Open source UML diagram software

BOUML is a Unified Modeling Language (UML) diagram designer. Programmed in C++ and Qt, it is multilingual, and supports code generation and code reverse engineering. The releases prior to version 4.23 are free software licensed under the GNU General Public License (GPL). BOUML 5 up to 6.12 is proprietary software. BOUML 7 and later is free software.

== History ==
In September 2010, developer Bruno Pagès announced that he was ceasing work on BOUML (other than bug fixes), citing "copyright violations and mismanagement from Wikipedia administrators".

The version 4.23 named "ultimate" was distributed in November 2010, after which it was announced that no more updates would be released. However, several patches were released after the announcement, the last being BOUML 4.23 ultimate patch 7 in October 2011.

In February 2012, version 5 was released as the first paid version.
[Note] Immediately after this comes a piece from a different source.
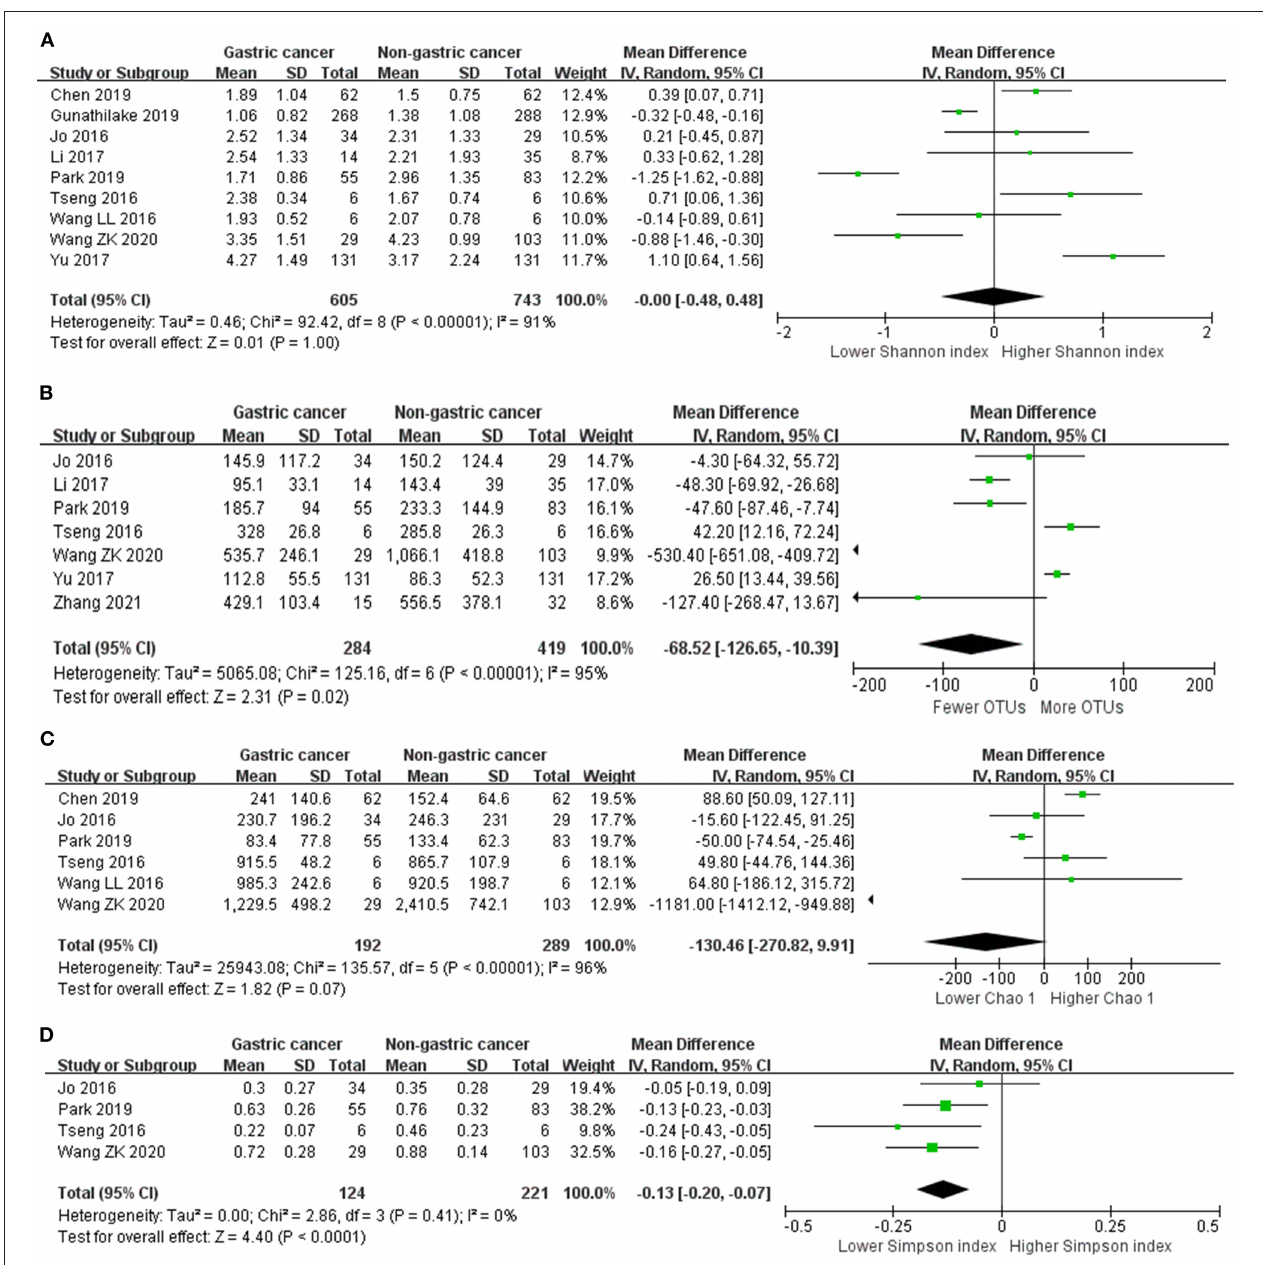
FIGURE 2 | Forest plot for changes in alpha diversity indexes including Shannon index (A) , OTUs (B) , Chao 1 (C) , and Simpson index (D) between gastric cancer and non-gastric cancer groups.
It has a new file format, but is backward compatible in that version 5 can read project files saved by the old versions.

In August 2012, version 6 was released as the first version managing MySQL.

In May 2017, BOUML is again free of use and the version 7 was released as the first of the new free versions, it is still backward compatible in that version 7 can read project files saved by the old versions.

In August 2021, developer Bruno Pagès announced the end of the development of BOUML due to obsolescence of the used framework.

== Code generation and reverse engineering ==
BOUML can automatically generate code from the UML class diagrams and rebuild them from existing source code using the following languages: C++, Java, PHP, and MySQL. It can also generate code for Python and IDL, but not extract the UML model for these languages.